# Can't Delete MyPC Backup



## TexasBandit (Jul 18, 2006)

I am getting pop-ups from a program MyPC Backup, which I suspect is malware. I have deleted the registry entries for MyPC Backup, and want to delete the program itself. It is in Program Files<x86>. The delete fails stating it is in use. I think it can be deleted from Safe Mode, but I can't get into Safe Mode. I've tried pressing shift F8, but nothing happens. Any suggestions?

Thanks ...


----------



## ganjeii (Oct 26, 2011)

Hi TexasBandit,
To access safe mode on an XP machine, you must repeatedly tap *f8* when the computer is first starting up until you get to a black screen with white lettering that displays the option for *Safe Mode*. It should look like this:










And yes, you should be able to delete the Program Files entry from safe mode. But can I ask why you didn't just uninstall the adware normally from the "*Add/Remove Programs*" list?


----------



## TexasBandit (Jul 18, 2006)

Thanks for the response. I have Windows 8, not XP. But I did manage to finally delete the malware (MyPC Backup) by performing a restore and subsequently deleting it. I guess the restore operation got rid of the locks that prevented the delete initially. 

I could not get to safe mode on Windows 8 ... and I still can't. Is the same key used for 8 as for XP? I have a Envy HP laptop, if that helps.

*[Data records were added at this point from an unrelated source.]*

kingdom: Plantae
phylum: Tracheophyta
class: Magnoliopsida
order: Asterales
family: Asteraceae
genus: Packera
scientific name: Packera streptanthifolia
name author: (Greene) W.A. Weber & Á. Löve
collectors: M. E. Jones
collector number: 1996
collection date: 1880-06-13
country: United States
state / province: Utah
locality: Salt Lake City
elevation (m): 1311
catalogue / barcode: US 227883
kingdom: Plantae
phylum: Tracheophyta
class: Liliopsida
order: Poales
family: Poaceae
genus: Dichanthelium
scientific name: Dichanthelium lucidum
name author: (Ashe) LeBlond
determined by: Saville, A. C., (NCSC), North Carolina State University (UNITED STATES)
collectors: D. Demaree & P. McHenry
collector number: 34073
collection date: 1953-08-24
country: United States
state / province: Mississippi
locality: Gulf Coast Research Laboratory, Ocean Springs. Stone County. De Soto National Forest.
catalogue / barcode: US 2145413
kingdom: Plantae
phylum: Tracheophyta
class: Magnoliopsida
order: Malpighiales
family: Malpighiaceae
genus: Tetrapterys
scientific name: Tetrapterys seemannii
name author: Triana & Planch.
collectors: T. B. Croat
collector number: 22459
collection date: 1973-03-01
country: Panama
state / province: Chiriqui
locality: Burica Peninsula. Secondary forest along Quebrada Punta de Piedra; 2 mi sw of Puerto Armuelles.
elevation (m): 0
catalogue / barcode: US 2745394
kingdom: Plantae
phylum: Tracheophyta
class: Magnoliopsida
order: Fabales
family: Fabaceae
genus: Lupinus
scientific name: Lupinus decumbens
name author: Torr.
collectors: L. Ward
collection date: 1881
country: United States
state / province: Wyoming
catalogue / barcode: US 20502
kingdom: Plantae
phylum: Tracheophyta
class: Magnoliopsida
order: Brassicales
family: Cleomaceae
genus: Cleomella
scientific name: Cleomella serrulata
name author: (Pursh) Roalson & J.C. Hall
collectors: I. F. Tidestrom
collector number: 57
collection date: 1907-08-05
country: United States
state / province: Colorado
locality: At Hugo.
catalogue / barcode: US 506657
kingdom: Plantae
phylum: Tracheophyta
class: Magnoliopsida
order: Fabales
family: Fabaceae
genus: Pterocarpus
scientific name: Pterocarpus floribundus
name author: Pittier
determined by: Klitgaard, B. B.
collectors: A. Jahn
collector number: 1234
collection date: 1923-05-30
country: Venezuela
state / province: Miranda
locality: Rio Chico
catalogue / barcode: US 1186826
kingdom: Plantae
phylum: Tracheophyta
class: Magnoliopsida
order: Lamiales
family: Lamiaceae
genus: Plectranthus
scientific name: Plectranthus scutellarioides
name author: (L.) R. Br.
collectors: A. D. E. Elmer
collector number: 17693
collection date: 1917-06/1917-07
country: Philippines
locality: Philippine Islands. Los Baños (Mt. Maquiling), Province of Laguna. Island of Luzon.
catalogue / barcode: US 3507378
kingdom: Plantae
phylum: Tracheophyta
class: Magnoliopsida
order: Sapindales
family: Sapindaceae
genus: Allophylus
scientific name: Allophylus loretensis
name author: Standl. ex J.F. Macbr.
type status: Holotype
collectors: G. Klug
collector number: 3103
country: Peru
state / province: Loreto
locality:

At this point, I really just need it for future reference.

Thanks ...


----------



## ganjeii (Oct 26, 2011)

See this Microsoft article Safe Mode in Windows 8


----------



## spunk.funk (May 13, 2010)

This works for Windows 8 as well: Entering Safe Mode (Windows 7) HP ENVY 14-1102tx Beats Edition Notebook PC | HP® Support


----------



## TexasBandit (Jul 18, 2006)

Thanks for the information. The boot in Safe Mode from MSCONFIG menu looks like the easiest way. That's twice this week you've come to my "rescue". I certainly appreciate the information.

Thanks again & Happy Holidays!


----------